Depends on what you mean by "in depth," he has about 13 pages on that era, starting from 100 AD. Given what you've studied on this issue, I'm inclined to say that it's not that "in depth" *for you*.
> How would you summarize his
> position on that issue?
On the early Church Fathers (100-600): He agrees with Berkof that the early church fathers are indefinite, incomplete, and sometimes self-contradictory and erroneous wrt their understanding of justification. But he notes that one can find a number of significant statements that show they had a basic understanding of justification by faith. He finds a clear affirmation of the centrality of faith. And he sees a major strand of justification where the meaning is forensic, non-imputation of sin, and imputation of righteousness. He also comments that to criticize them for not using Reformation language is problematic as a critique.
He then spends a few pages on Augustine and Pelagius, discusses that debate briefly, but notes that however helpful Augustine was dealing with Pelagianism, he had his own problems and jumbled justification and sanctification together, mainly due to his realism.
After 600: He then finds this problem, the mixing of justification and sanctification, in many of the statements on justification after Augustine due to nominalism and 5 other features. He discusses Aquinas and Scotus (finding early hints of a use covenantal categories in the later, though still problematic as to the *nature* of justification) specifically in the section after semi-Pelagianism and Later Augustinianism. He finds the beginnings of a more forensic and Reformational understanding in those like Bradwardine and Rimini. That takes him into the section on the Reformation.
> Does he cite many primary documents or scholarship in
> support of his conclusions about sola fide in that timeframe?
Yes he does. He obviously pulls from the usual secondary sources, as well as some lesser known ones, but he cites directly (or refers directly to) primary sources from: Chrysostom, Clkement, Gregory of Nazanzus, Justin, Tertullian, Pelagius, Augustine, Aquinas, Bradwardine and Rimini. He cites the Epistle of Barnabas and the Synod of Orange too.
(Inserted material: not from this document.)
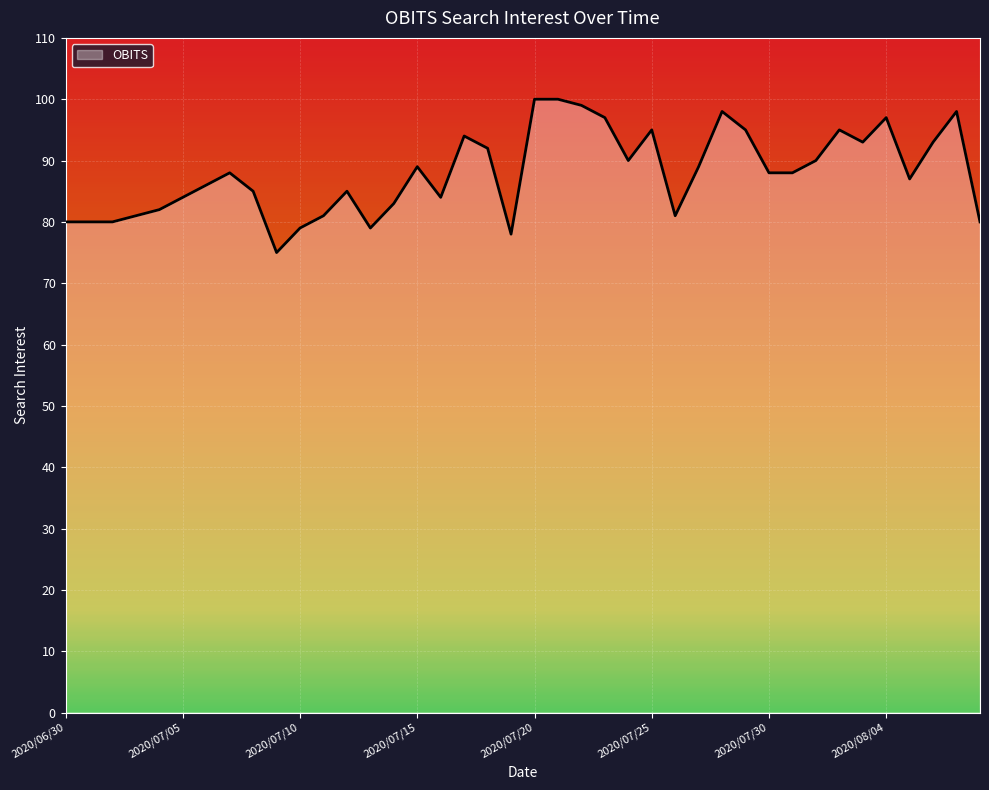

Reading left to right, extract all data points from this chart.

80	80	80	81	82	84	86	88	85	75	79	81	85	79	83	89	84	94	92	78	100	100	99	97	90	95	81	89	98	95	88	88	90	95	93	97	87	93	98	80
> My impression is that most books on justification through faith alone
> ignore that issue or don't say enough about it. The chapter titles you
> listed seem promising, since they mention church history, Catholicism, and
> Orthodoxy. But I'm wondering what level of detail he goes into.
Since I think it's somewhat person relative how much "detail" one thinks one has gone into,. I hope the above has been somewhat helpful.
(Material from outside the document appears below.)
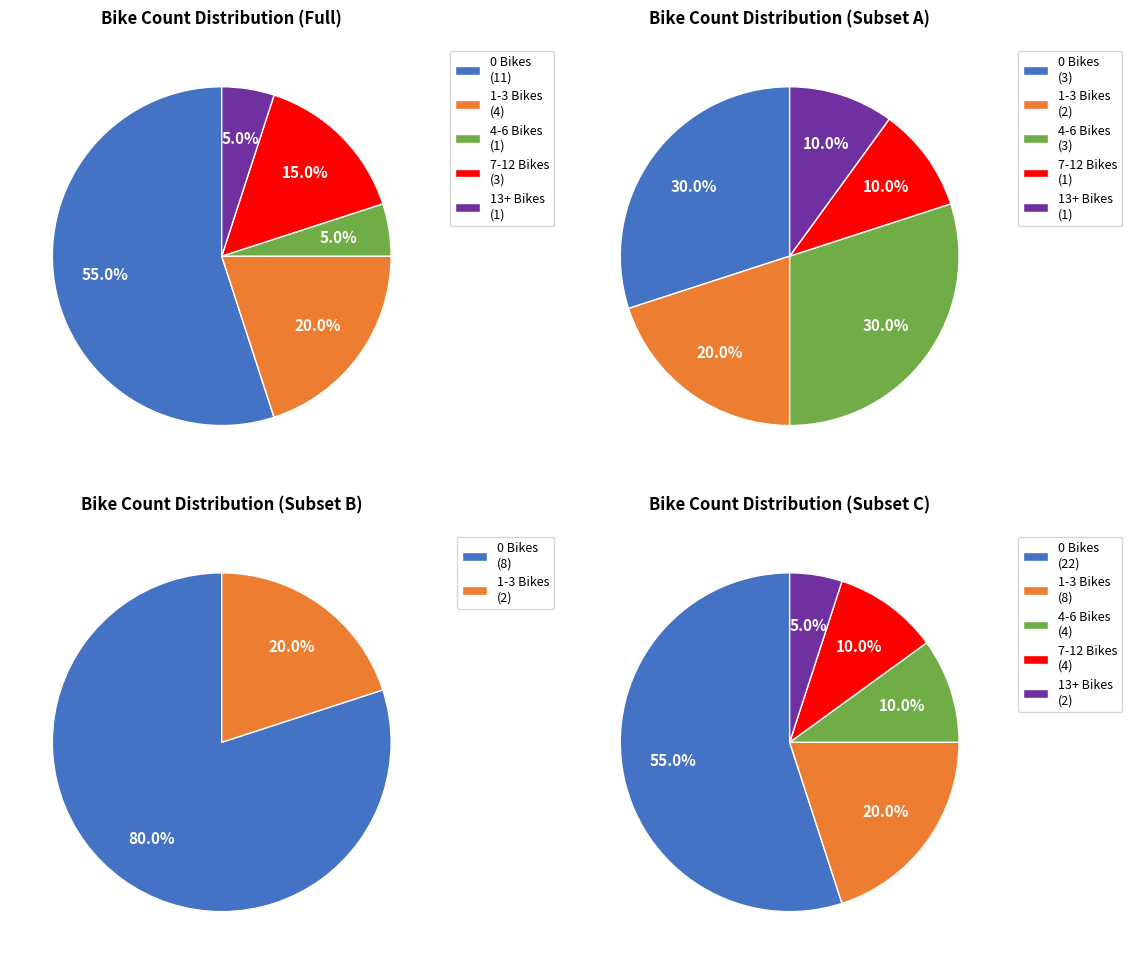

To the nearest percent, what is the difference between the largest and smallest slice percentages?

20%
Since you didn't ask me about RCC and EO, I won't spend much time there, but he goes into much more detail in those chapters than he did from 100 - 1500 AD. His chapter on the RCC is over 40 pages I believe. Btw, I found him to be extremely charitable with all of his opponents. He was not given to rhetoric and polemics...well, maybe in one or two places he snuck in a jab, but that's not bad out of 400 pages!
> Just give me your general
> impressions, if you have time to do that.
As I am not nearly as well-read in matters of historical (or early historical to be more precise) theology as you are, I thought the information helpful for the purposes he needed.
Of course, I got the book for more reasons than early church history (!), and to that end my impressions are impressed. :-) I thought his dealings with the NPP particularly helpful and illumination, as well as his use of the to-age construct; but, that goes beyond your questions.